**Challenges:**
[a] Answer these questions from the forum thread on backcountry riding:
(i) How much snow was at the trailhead on walove's outing?
(ii) Which area does 161lip's group always ride when at Berthoud?
(iii) What gear does linvillegorge name as the minimum?
[b] Write out the part of the forum thread on backcountry riding that starts at "If someone is" and ends at "of the passes.".

**Source:**
....
Things like this are uncommon but why risk it when it is easily preventable with one piece of gear.


----------



## killclimbz (Aug 10, 2007)

If someone is hitting me from behind while I am on a run in the backcountry, they better kill me, because I am going to kill them. That is akin to a drive by shooting. Something like that should never happen. This isn't resort riding.

A helmet is still a good thing. Stuff that is marked inbounds is not. So a tumble could easily put your head against rocks and other unknown obstacles. Never bad to wear a helmet. It is limited as to what it will protect you from. You should not be worrying about collisions in the backcountry. A very basic tenant is one person is exposed to danger at a time. You don't gang bang slopes while you are out there.


----------



## AcroPhile (Dec 3, 2010)

I didn't even realize that there is enough snow yet in Colorado to be even thinking about venturing out into the backcountry or even roadside laps off one of the passes.


----------



## killclimbz (Aug 10, 2007)

Yesterday.


----------



## linvillegorge (Jul 6, 2009)

Cameron Pass?


----------



## walove (May 1, 2009)

Scouting out smooth grassy areas in the summer makes finding smooth turns in the fall easier. It just feels good to put the skins on and go for a walk.

Went out yesterday to bridger and asked a couple of hunters which way they were headed so I could stay out of their way, they seemed nice. As I left I heard them joking about us wearing beacons, I smiled and them you never know. Only six inches of snow at the trail head, close to two feet up high. A lot of steep tricky terrain at bridger.


----------



## 161lip (Aug 5, 2012)

To anyone who has ever rode Berthoud Pass:

The past two seasons my friends and I have began riding BP. We're aware of the risks and dangers involved with back country skiing at BP; however, none of us have taken an avalanche course, nor do we own any equipment. I ask that you do not berate me too much for this; I plan to purchase all necessary equipment before my first ride, and take an Avy1 course by years end. 

My question is: We always ride Floral Park, when we're at Berthoud, because everything else seems ostensibly dangerous. Furthermore, we rarely ever hike further than Jim's Glades. I'm aware that if there's snow, then there's the potential for sliding, but what are the risks involved in this area specifically? It seems less severe than, say, chutes on Hell's Half Acre. Of course, I have no formal avalanche training.:dunno:


----------



## linvillegorge (Jul 6, 2009)

1st step - get gear. Beacon, probe, and shovel at minimum.
2cd step - Classes | Friends of Berthoud Pass

Floral Park definitely slides.

http://avalanche.state.co.us/acc/acc_report.php?acc_id=90&accfm=inv
http://avalanche.state.co.us/acc/acc_report.php?acc_id=95&accfm=inv


Here's a map of the major avalanche paths at Berthoud:

http://avalanchemapping.org/IMAGES/Bpastopoweb.pdf


----------



## killclimbz (Aug 10, 2007)

161lip said:


> To anyone who has ever rode Berthoud Pass:
> 
> The past two seasons my friends and I have began riding BP. We're aware of the risks and dangers involved with back country skiing at BP; however, none of us have taken an avalanche course, nor do we own any equipment. I ask that you do not berate me too much for this; I plan to purchase all necessary equipment before my first ride, and take an Avy1 course by years end.
....
**Data block:**
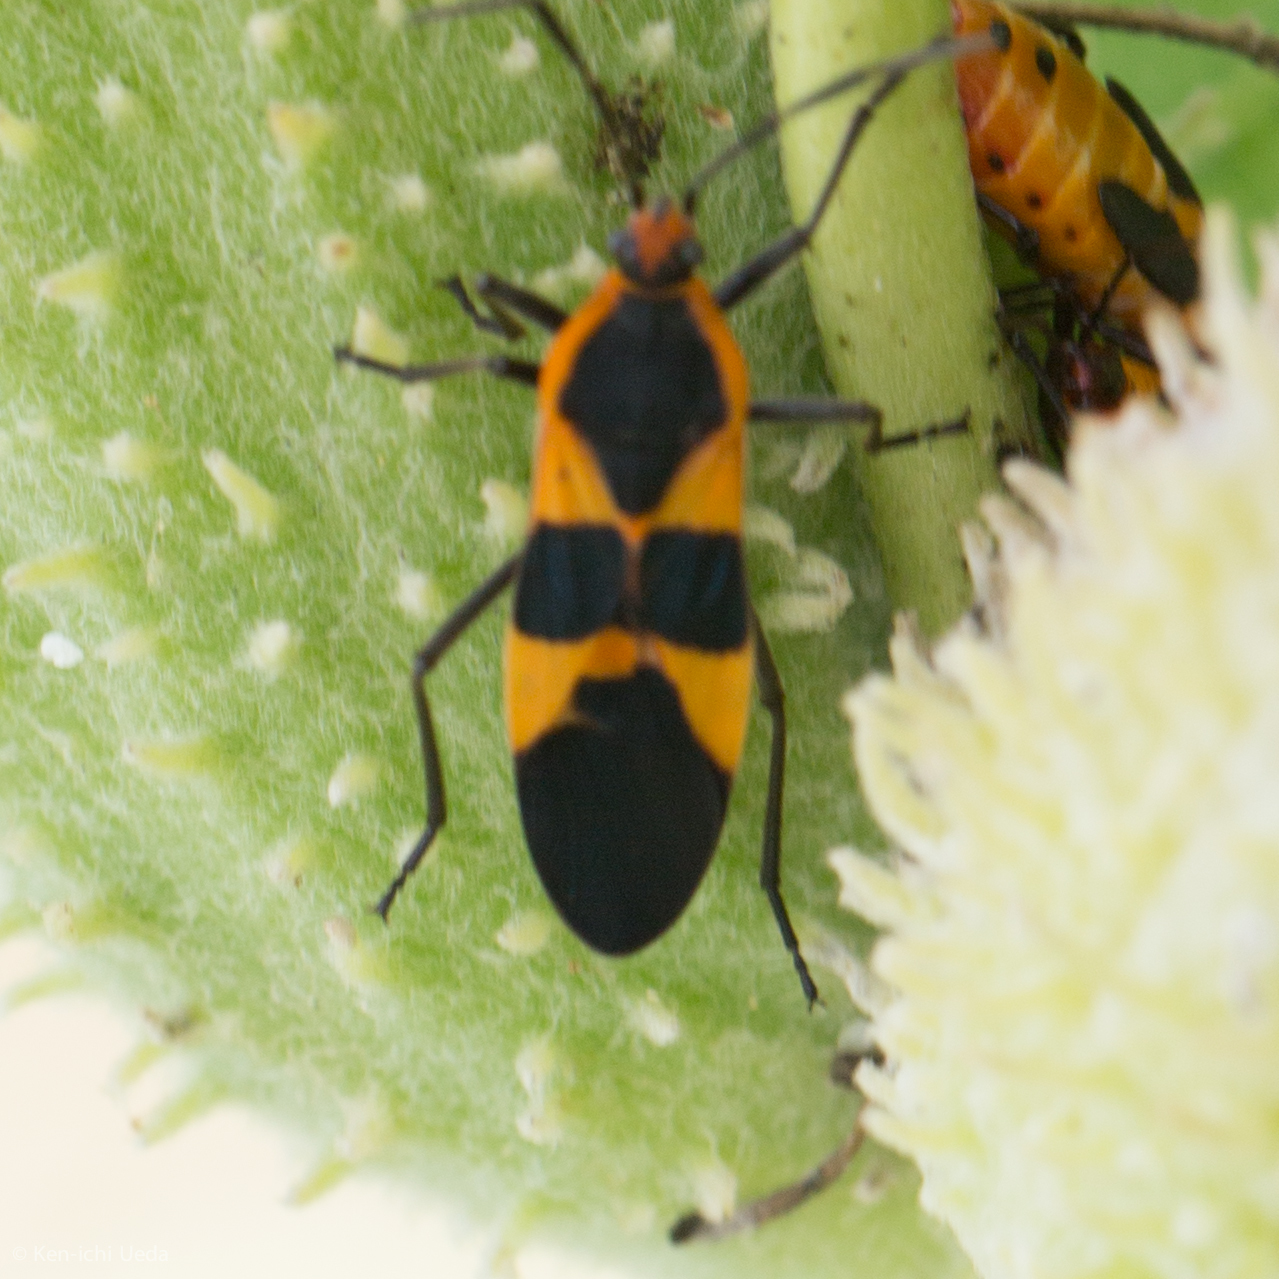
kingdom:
....
**The responses:**
[a]
(i) Six inches.
(ii) Floral Park.
(iii) A beacon, a probe, and a shovel.

[b]
If someone is hitting me from behind while I am on a run in the backcountry, they better kill me, because I am going to kill them. That is akin to a drive by shooting. Something like that should never happen. This isn't resort riding.

A helmet is still a good thing. Stuff that is marked inbounds is not. So a tumble could easily put your head against rocks and other unknown obstacles. Never bad to wear a helmet. It is limited as to what it will protect you from. You should not be worrying about collisions in the backcountry. A very basic tenant is one person is exposed to danger at a time. You don't gang bang slopes while you are out there.


----------



## AcroPhile (Dec 3, 2010)

I didn't even realize that there is enough snow yet in Colorado to be even thinking about venturing out into the backcountry or even roadside laps off one of the passes.